_Your assignment_
Reproduce the data below exactly. Skip the pictures.

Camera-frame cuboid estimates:
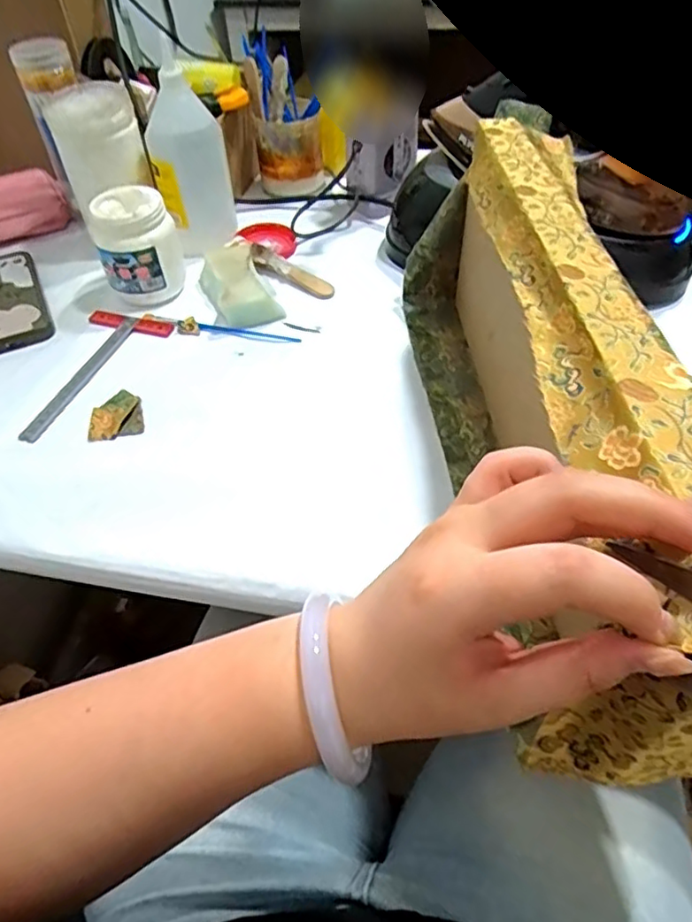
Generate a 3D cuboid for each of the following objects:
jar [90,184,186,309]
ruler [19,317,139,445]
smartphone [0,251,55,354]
[{"bbox_3d":[-0.203,-0.212,0.606,0.074,0.095,0.074,-2,49,2],"label":"jar"},{"bbox_3d":[-0.239,-0.078,0.556,0.017,0.007,0.164,14,52,15],"label":"ruler"},{"bbox_3d":[-0.354,-0.166,0.629,0.077,0.018,0.165,-23,52,-16],"label":"smartphone"}]

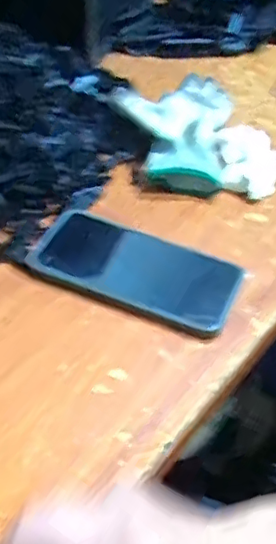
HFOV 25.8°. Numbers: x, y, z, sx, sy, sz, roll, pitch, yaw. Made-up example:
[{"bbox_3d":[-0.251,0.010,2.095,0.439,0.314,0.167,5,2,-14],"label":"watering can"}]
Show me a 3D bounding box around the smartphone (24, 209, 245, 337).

_Task answer_
Generate a 3D cuboid for each of the following objects:
jar [90,184,186,309]
ruler [19,317,139,445]
smartphone [0,251,55,354]
[{"bbox_3d":[-0.203,-0.212,0.606,0.074,0.095,0.074,-2,49,2],"label":"jar"},{"bbox_3d":[-0.239,-0.078,0.556,0.017,0.007,0.164,14,52,15],"label":"ruler"},{"bbox_3d":[-0.354,-0.166,0.629,0.077,0.018,0.165,-23,52,-16],"label":"smartphone"}]

HFOV 25.8°. Numbers: x, y, z, sx, sy, sz, roll, pitch, yaw. Made-up example:
[{"bbox_3d":[-0.251,0.010,2.095,0.439,0.314,0.167,5,2,-14],"label":"watering can"}]
Show me a 3D bounding box around the smartphone (24, 209, 245, 337).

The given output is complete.